#### The problem
Go through the listing below and state how many lines hold the word "queues", giving only the number.

#### The input

>>>

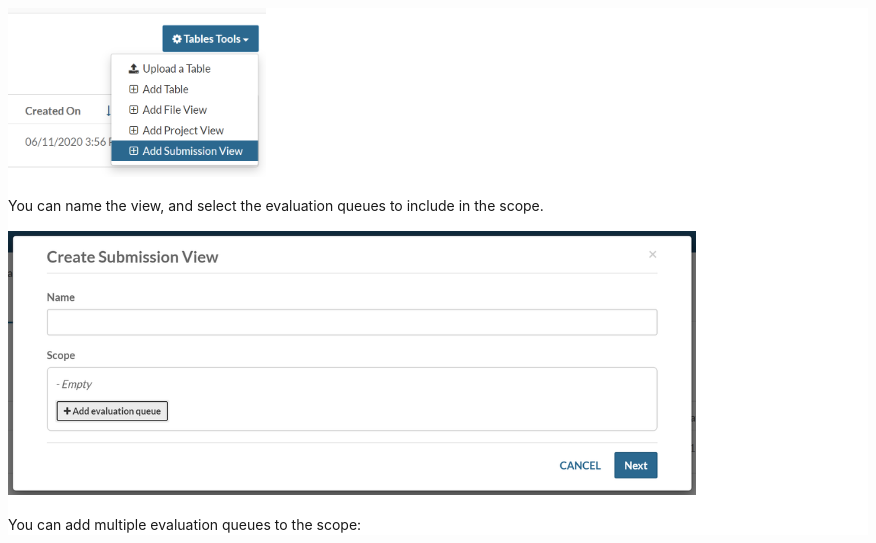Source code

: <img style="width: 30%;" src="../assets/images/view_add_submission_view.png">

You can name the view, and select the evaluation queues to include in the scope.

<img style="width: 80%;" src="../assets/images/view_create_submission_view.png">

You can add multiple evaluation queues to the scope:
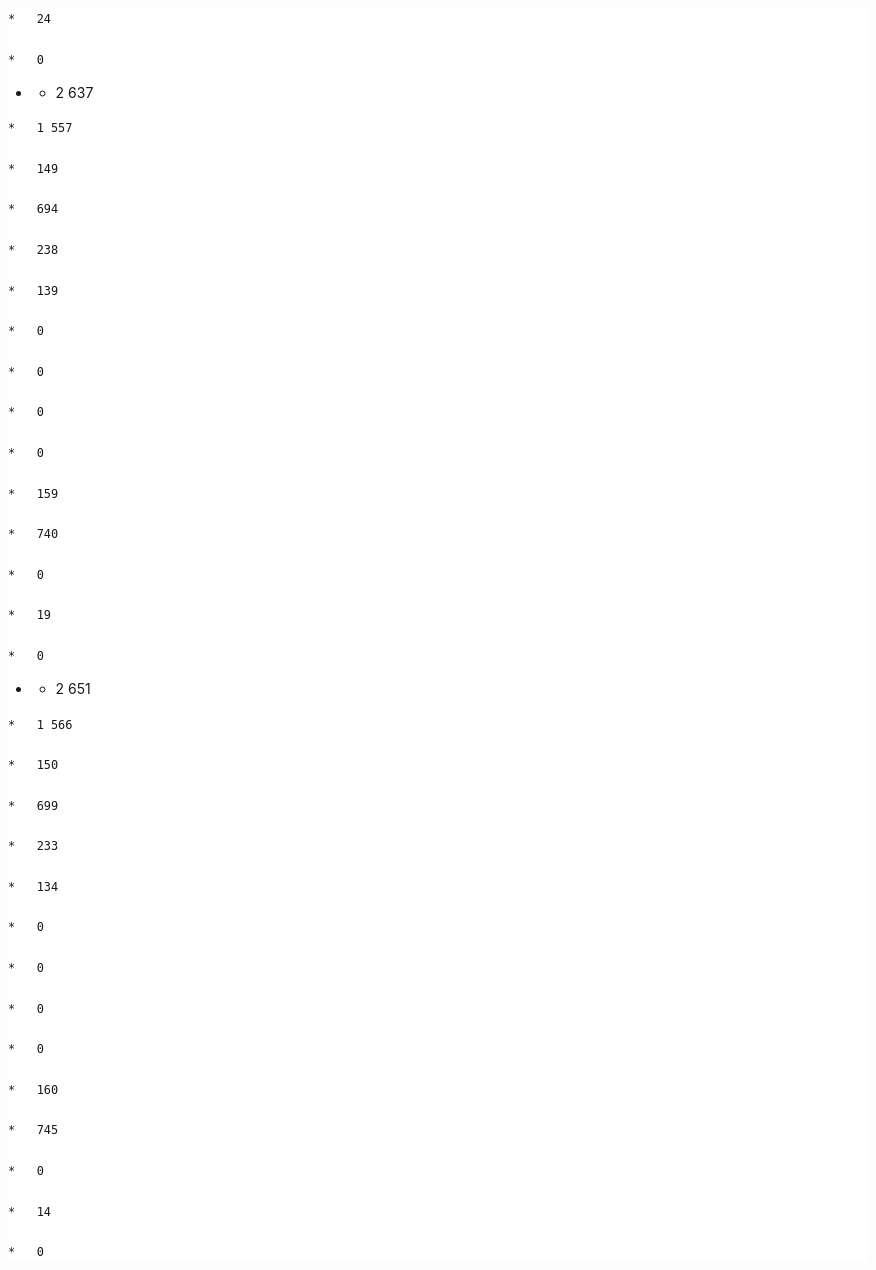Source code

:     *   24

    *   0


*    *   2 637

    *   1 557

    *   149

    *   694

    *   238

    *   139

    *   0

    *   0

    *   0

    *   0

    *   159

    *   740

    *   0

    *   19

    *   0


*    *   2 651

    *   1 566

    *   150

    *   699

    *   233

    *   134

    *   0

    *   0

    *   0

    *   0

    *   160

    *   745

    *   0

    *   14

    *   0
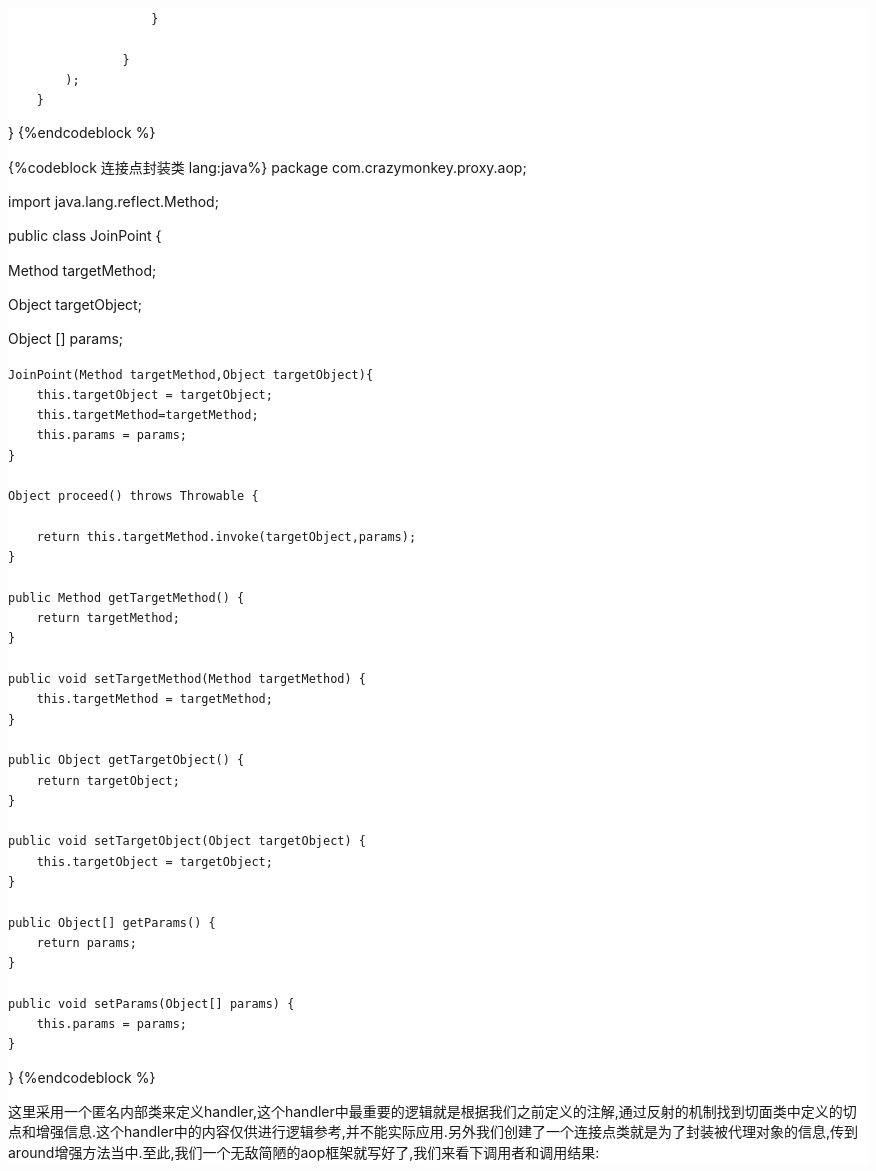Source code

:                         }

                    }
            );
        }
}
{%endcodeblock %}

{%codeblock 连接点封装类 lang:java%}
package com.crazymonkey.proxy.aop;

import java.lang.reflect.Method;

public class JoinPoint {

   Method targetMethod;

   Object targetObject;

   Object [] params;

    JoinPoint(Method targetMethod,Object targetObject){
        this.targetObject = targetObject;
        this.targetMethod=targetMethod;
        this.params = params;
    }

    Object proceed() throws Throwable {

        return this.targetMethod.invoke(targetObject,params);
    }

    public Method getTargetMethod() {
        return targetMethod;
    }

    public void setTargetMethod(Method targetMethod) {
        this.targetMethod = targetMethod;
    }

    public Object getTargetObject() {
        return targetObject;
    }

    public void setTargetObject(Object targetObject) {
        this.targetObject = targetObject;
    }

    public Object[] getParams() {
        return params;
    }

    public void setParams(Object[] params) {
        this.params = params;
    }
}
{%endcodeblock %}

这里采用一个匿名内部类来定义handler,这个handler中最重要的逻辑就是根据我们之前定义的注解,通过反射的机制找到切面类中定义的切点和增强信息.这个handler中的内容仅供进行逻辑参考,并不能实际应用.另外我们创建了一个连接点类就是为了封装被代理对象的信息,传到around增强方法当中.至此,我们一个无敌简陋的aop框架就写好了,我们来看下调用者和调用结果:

<<<

#### Solution to this problem
2